Your goal:
Could you return every line of the material that contains the word "trip"?

Dataset content:

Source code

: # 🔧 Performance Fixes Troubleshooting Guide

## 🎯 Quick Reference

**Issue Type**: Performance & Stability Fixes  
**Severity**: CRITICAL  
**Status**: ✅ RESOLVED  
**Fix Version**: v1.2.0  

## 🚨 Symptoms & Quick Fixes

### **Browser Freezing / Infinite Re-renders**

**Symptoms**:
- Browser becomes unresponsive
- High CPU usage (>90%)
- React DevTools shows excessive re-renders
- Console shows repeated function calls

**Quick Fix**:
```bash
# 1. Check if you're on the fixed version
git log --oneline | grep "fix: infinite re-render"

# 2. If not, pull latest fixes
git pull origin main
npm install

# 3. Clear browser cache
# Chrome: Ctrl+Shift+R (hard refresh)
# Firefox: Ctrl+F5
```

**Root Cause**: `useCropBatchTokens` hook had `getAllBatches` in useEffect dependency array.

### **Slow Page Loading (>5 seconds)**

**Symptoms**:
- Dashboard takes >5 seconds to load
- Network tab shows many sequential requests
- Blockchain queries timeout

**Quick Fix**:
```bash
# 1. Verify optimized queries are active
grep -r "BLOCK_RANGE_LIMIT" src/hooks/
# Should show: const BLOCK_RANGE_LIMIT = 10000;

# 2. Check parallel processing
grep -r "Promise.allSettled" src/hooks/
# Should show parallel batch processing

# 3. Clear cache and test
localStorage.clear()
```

--

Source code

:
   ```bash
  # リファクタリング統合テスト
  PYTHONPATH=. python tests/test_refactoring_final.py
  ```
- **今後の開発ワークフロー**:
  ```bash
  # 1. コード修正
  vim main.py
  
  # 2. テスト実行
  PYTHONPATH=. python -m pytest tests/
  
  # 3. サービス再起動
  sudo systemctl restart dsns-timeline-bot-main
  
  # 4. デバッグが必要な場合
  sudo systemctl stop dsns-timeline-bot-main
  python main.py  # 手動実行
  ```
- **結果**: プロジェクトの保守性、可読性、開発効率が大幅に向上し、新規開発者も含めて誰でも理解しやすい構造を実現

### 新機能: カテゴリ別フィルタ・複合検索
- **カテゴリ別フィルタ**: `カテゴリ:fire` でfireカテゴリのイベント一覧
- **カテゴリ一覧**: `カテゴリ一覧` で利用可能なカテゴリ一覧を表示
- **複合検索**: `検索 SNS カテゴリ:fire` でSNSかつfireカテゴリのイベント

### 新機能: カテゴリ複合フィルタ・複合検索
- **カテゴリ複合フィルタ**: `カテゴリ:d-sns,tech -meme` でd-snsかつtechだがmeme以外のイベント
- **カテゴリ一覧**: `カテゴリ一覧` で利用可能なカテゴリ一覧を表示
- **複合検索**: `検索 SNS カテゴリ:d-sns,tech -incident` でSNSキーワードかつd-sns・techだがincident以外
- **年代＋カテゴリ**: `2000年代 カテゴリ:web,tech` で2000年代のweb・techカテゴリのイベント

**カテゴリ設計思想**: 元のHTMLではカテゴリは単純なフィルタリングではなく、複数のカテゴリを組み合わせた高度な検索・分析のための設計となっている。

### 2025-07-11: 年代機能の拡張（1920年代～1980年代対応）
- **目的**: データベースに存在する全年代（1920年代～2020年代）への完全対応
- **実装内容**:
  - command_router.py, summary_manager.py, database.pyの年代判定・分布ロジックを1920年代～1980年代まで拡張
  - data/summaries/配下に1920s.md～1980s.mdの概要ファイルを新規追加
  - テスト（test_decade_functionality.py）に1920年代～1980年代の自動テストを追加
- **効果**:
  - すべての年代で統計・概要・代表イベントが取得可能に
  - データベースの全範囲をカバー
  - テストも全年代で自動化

* * *

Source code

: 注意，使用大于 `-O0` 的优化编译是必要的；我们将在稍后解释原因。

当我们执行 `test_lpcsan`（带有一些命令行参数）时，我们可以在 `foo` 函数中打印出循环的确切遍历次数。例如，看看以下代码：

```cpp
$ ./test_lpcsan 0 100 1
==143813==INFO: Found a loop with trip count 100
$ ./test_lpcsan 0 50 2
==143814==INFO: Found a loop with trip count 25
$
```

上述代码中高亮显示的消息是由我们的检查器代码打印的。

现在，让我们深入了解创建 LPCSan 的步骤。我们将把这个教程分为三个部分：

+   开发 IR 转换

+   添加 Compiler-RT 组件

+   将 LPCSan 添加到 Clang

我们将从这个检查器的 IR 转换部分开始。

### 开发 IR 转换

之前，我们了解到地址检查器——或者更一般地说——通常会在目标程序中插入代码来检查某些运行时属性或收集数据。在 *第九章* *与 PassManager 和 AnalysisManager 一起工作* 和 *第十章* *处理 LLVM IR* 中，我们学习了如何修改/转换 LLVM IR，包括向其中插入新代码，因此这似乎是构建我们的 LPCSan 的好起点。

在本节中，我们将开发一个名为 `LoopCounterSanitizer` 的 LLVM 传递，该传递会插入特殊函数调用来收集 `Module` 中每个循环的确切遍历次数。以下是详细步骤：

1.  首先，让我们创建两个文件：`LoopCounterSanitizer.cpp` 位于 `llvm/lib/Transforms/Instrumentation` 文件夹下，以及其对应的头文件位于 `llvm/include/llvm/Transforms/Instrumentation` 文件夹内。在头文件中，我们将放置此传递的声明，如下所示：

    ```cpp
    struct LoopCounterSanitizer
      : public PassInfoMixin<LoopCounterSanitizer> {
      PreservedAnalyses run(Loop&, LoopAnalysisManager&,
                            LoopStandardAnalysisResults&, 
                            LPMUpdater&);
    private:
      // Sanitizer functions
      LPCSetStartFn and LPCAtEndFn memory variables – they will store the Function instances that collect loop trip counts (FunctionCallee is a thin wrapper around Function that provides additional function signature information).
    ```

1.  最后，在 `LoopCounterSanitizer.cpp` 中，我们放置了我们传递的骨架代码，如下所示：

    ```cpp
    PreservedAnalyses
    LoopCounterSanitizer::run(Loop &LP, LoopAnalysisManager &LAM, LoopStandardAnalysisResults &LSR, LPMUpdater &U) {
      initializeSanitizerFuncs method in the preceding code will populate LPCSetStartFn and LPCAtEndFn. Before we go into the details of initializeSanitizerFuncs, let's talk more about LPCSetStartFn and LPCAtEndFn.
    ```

Output of the task:
==143813==INFO: Found a loop with trip count 100
==143814==INFO: Found a loop with trip count 25
      LPCSetStartFn and LPCAtEndFn memory variables – they will store the Function instances that collect loop trip counts (FunctionCallee is a thin wrapper around Function that provides additional function signature information).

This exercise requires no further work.